YOUR TASKS
a) Quote the AuON optimizer page from "Momentum: Exponential moving" to "gradients using sqrt(mean(cosh(g)²))".
b) According to the AuON optimizer page, which GPU is recommended for FP8 operations?

--- EXTRACT TO READ Enclosed Below ---

AuON

January 18, 2026 · View on GitHub

Alternative Unit-norm momentum-updates by Normalized nonlinear scaling

A linear-time optimizer that achieves remarkable performance without producing semi-orthogonal matrices while preserving structure to guide better-aligned progress and recondition ill-posed updates.

📄 Paper: A Survey For Linear-time Orthogonal Optimizer

Features

Linear-time complexity: No expensive SVD or matrix inverse operations
Cosh-based normalization: Stable gradient scaling through hyperbolic cosine
Drop-in replacement: Compatible with PyTorch's optimizer API
H100 optimized: Includes FP8 operations for modern GPU acceleration

Installation

# Clone the repository
git clone https://github.com/ryyzn9/AuON.git
cd AuON

# Install dependencies
pip install -r requirements.txt

# Or install as package
pip install -e .

Quick Start

from auon import AuON, Adam

# Create model
model = YourModel()

# Separate parameters: Adam for small params, AuON for matrix params
small_params = [p for p in model.parameters() if p.dim() < 2]
matrix_params = [p for p in model.parameters() if p.dim() >= 2]

# Create optimizers
adam_optimizer = Adam(small_params, lr=0.008, betas=(0.8, 0.95))
auon_optimizer = AuON(matrix_params, lr=0.08, momentum=0.95, weight_decay=0.01)

# Training loop
for batch in dataloader:
    loss = model(batch)
    loss.backward()
    
    adam_optimizer.step()
    auon_optimizer.step()
    
    adam_optimizer.zero_grad()
    auon_optimizer.zero_grad()

Training Scripts

Train with AuON

python scripts/train.py --optimizer auon --num-chunks 10 --iterations 5000

Compare AuON vs Muon

python scripts/compare_optimizers.py --num-chunks 10 --iterations 10000

Repository Structure

AuON/
├── auon/                    # Core optimizer package
│   ├── optimizer.py         # AuON optimizer
│   ├── muon.py              # Muon optimizer (baseline)
│   ├── adam.py              # Custom Adam
│   └── utils.py             # Newton-Schulz, helpers
│
├── models/                  # Model implementations
│   ├── gpt.py               # GPT model
│   ├── components.py        # Attention, MLP, etc.
│   └── custom_ops.py        # FP8 operations
│
├── data/                    # Data loading
│   └── fineweb.py           # FineWebEDU loader
│
├── training/                # Training infrastructure
│   ├── config.py            # Hyperparameters
│   └── trainer.py           # Training loop
│
├── scripts/                 # Executable scripts
│   ├── train.py             # Main training
│   └── compare_optimizers.py
│
└── examples/                # Usage examples
    └── basic_usage.py

AuON Algorithm

The AuON optimizer applies:

Momentum: Exponential moving average of gradients
Decoupled weight decay: Applied before the update step
Cosh normalization: Scales gradients using sqrt(mean(cosh(g)²))

# Core AuON update (simplified)
m = momentum * m + (1 - momentum) * grad
g_normalized = m / (norm(m) + eps)
g_scaled = g_normalized * gamma
r_scaled = sqrt(mean(cosh(g_scaled) ** 2))
update = m / (r_scaled + eps)
param -= lr * update

Requirements

Python >= 3.10
PyTorch >= 2.4.0
CUDA-capable GPU (H100 recommended for FP8 operations)

Citation

@misc{auon2024,
  title={AuON: A Linear-time Alternative to Orthogonal Momentum Updates
},
  author={Dipan Maity},
  year={2025},
  url={https://arxiv.org/abs/2509.24320/}
}

License

Apache-2.0 License. See LICENSE for details.

--- End of Enclosed EXTRACT TO READ ---
--- SUPPLIED DATA Enclosed Below ---

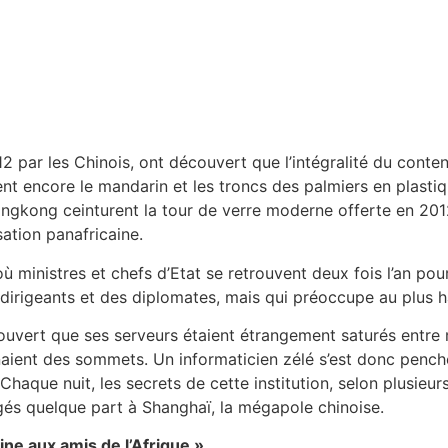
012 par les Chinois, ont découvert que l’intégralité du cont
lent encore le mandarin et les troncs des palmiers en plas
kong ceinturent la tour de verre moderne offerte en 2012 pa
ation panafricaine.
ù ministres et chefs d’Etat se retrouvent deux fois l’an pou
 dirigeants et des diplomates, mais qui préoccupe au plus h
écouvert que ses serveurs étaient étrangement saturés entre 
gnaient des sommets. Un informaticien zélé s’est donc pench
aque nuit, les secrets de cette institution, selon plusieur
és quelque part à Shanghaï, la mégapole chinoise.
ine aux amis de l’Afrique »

--- End of Enclosed SUPPLIED DATA ---
--- SUPPLIED DATA Enclosed Below ---

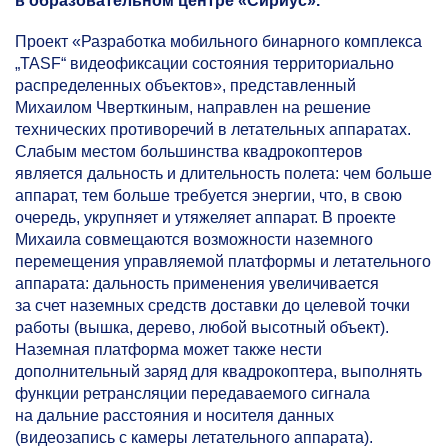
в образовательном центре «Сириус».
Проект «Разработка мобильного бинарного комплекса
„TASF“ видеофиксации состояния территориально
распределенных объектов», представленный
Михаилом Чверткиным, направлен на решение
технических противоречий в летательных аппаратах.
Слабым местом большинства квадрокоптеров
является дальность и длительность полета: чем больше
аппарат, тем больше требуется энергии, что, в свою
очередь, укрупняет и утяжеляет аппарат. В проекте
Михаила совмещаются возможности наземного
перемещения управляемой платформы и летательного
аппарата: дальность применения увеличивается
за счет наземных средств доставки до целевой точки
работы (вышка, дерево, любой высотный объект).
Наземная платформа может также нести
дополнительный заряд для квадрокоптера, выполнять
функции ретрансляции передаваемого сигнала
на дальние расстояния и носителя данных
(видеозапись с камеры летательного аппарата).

--- End of Enclosed SUPPLIED DATA ---

ACTIVITY ANSWERS
a)
Momentum: Exponential moving average of gradients
Decoupled weight decay: Applied before the update step
Cosh normalization: Scales gradients using sqrt(mean(cosh(g)²))

b) The H100.